### Kısa görev a
Okuma metnine göre Medeni Yıldırım'ın yaşamını yitirdiği kalekol protestosu hangi tarihte yapıldı?

### Okuma metni
——————————
Lice’de kalekol protestosunda askerlerin açtığı ateşle yaşamını yitiren Medeni Yıldırım’ın davası üzerinden 6 yıl geçmesine rağmen hiçbir ilerlemenin kaydedilmediğine dikkati çeken anne Fahriye Yıldırım, adaletten yana umudunun kalmadığını dile getirdi. Tüm topluma öldürülen gençlerin davalarını takip etme ve sahiplenme çağrısında bulunan Fahriye Yıldırım, "Asla geri adım atmayacağız. Geriye atılan her adım zulmü artırır” dedi.
Diyarbakır’ın Lice ilçesinde 28 Haziran 2013 tarihinde Kayacık (Hêzan) Mahallesi’nde yapılan kalekol protestosu sırasında jandarmanın ateş açması sonucu Medeni Yıldırım yaşamını yitirirken, 8 kişi de yaralandı. Tepkiler üzerine İçişleri Bakanlığı, olayın soruşturulması için Lice'ye Mülkiye Müfettişleri gönderdi. Müfettişlerin hazırladığı ön inceleme raporu'nda, Kayacık Jandarma Karakol Komutanı Jandarma Üsteğmen Mustafa Öztürk'ün "Ateş emrini ben verdim" ifadesi yer aldı.
İddianame, olayın ikinci yılında hazırlandı
Olayla ilgili soruşturma başlatan Lice Cumhuriyet Savcılığı, "görevsizlik" kararıyla dosyayı Diyarbakır Cumhuriyet Başsavcılığı'na gönderdi. Gizlilik kararı konulan soruşturmanın iddianamesi, olayın ikinci yılında hazırlandı. Tek şüpheli olarak gösterilen 23 yaşındaki er Adem Çiftçi hakkında "haksız tahrik altında olası kastla adam öldürme" suçundan 18 yıla kadar hapis talep edildi. Müfettiş raporuna rağmen Kayacık Jandarma Karakol Komutanı, silah kullanma emri veren Jandarma Özel Harekat Tim komutanı ve karakolda görevli askerlerin isimleri iddianame yer almadı.
——————————
### Sağlanan kayıtlar
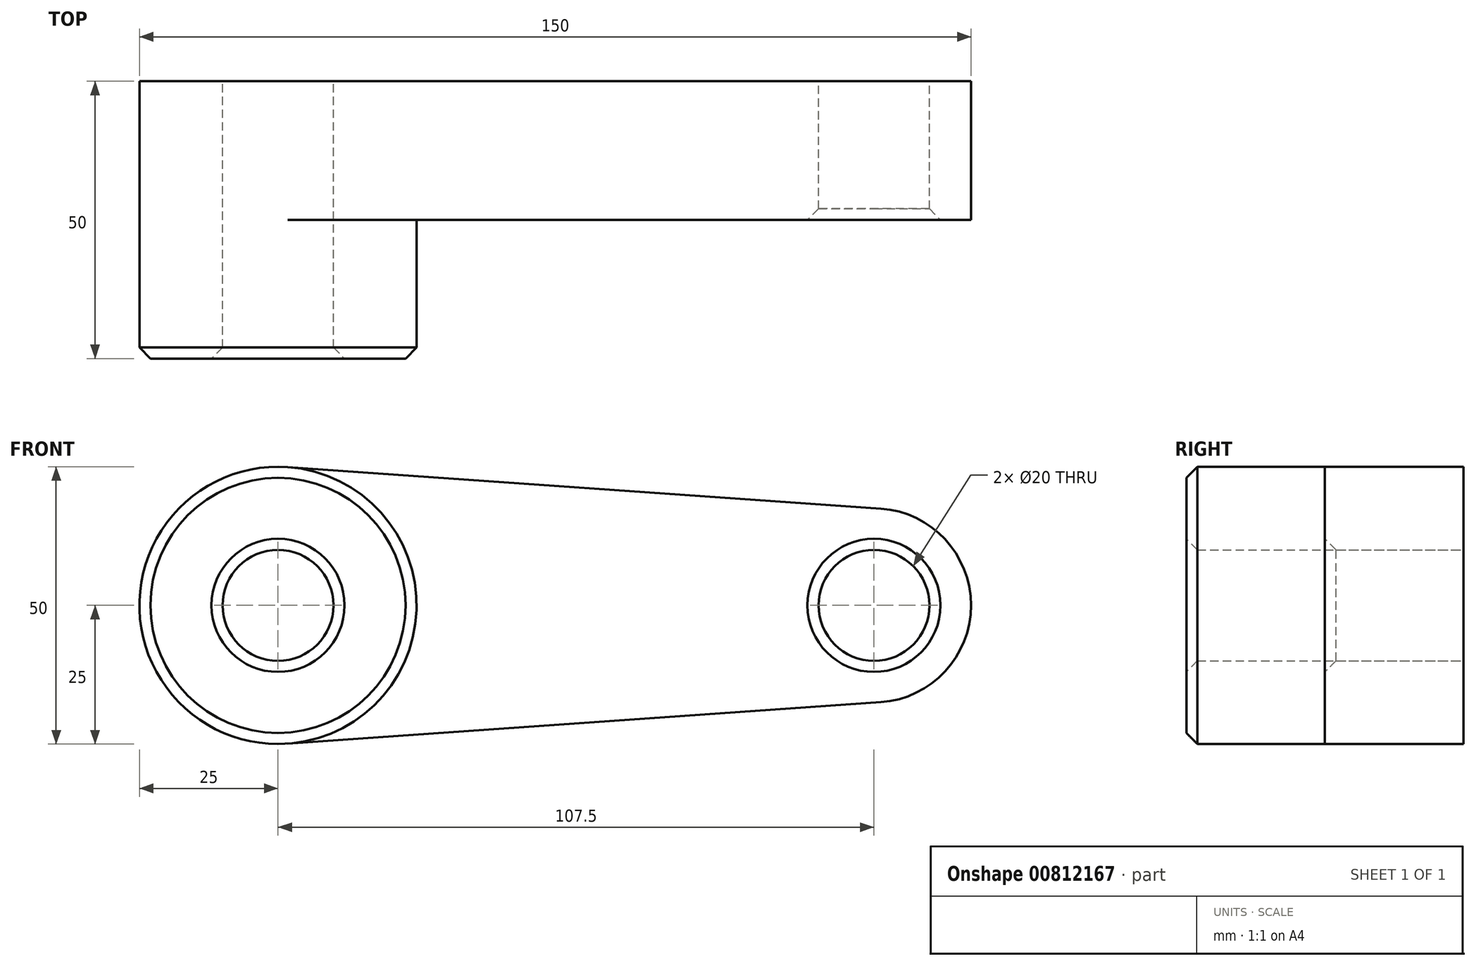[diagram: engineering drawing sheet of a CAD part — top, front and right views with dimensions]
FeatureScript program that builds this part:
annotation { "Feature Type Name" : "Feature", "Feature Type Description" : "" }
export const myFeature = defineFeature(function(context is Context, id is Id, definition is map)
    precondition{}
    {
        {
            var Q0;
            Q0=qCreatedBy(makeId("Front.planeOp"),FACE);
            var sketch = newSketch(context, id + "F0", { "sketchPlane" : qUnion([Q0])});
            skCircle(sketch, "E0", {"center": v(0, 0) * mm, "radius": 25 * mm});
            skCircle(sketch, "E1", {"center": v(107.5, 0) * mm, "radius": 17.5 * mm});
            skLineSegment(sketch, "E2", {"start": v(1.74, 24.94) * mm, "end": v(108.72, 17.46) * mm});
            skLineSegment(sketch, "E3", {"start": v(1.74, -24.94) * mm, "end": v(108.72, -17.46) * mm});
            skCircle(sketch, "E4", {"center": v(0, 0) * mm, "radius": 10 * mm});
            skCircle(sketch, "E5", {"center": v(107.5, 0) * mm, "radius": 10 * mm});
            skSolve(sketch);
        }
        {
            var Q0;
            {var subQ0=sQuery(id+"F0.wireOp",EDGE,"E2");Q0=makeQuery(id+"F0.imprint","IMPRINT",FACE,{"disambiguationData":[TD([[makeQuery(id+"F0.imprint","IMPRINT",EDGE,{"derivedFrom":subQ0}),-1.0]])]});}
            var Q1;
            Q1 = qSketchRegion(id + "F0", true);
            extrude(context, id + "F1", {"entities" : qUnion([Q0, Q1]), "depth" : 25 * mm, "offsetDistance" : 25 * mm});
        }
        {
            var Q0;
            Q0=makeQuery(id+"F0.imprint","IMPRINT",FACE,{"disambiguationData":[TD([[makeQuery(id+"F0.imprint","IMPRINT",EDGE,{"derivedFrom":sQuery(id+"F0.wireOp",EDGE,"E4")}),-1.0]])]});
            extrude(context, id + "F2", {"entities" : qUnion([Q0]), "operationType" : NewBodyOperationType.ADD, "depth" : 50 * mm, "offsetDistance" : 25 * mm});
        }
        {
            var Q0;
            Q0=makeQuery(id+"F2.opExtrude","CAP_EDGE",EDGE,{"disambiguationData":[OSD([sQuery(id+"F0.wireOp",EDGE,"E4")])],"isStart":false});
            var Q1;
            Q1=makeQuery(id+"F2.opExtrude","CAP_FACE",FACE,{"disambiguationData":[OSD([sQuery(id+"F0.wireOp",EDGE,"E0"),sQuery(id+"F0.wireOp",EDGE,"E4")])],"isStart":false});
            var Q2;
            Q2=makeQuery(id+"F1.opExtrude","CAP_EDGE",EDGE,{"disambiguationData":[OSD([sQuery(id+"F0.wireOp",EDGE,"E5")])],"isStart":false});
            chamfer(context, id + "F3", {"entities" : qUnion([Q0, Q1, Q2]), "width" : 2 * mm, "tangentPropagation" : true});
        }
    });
——————————
### Kısa görev b
Kayıtların ilk satırından "Q1 = qSketchRegion(id" ifadesini içeren satıra kadar, iki uç da dahil olmak üzere, satırları birebir çoğaltır mısın? Resimler yanıtta yer almasın.

### Beklenen yanıt a
28 Haziran 2013

### Beklenen yanıt b
[diagram: engineering drawing sheet of a CAD part — top, front and right views with dimensions]
FeatureScript program that builds this part:
annotation { "Feature Type Name" : "Feature", "Feature Type Description" : "" }
export const myFeature = defineFeature(function(context is Context, id is Id, definition is map)
    precondition{}
    {
        {
            var Q0;
            Q0=qCreatedBy(makeId("Front.planeOp"),FACE);
            var sketch = newSketch(context, id + "F0", { "sketchPlane" : qUnion([Q0])});
            skCircle(sketch, "E0", {"center": v(0, 0) * mm, "radius": 25 * mm});
            skCircle(sketch, "E1", {"center": v(107.5, 0) * mm, "radius": 17.5 * mm});
            skLineSegment(sketch, "E2", {"start": v(1.74, 24.94) * mm, "end": v(108.72, 17.46) * mm});
            skLineSegment(sketch, "E3", {"start": v(1.74, -24.94) * mm, "end": v(108.72, -17.46) * mm});
            skCircle(sketch, "E4", {"center": v(0, 0) * mm, "radius": 10 * mm});
            skCircle(sketch, "E5", {"center": v(107.5, 0) * mm, "radius": 10 * mm});
            skSolve(sketch);
        }
        {
            var Q0;
            {var subQ0=sQuery(id+"F0.wireOp",EDGE,"E2");Q0=makeQuery(id+"F0.imprint","IMPRINT",FACE,{"disambiguationData":[TD([[makeQuery(id+"F0.imprint","IMPRINT",EDGE,{"derivedFrom":subQ0}),-1.0]])]});}
            var Q1;
            Q1 = qSketchRegion(id + "F0", true);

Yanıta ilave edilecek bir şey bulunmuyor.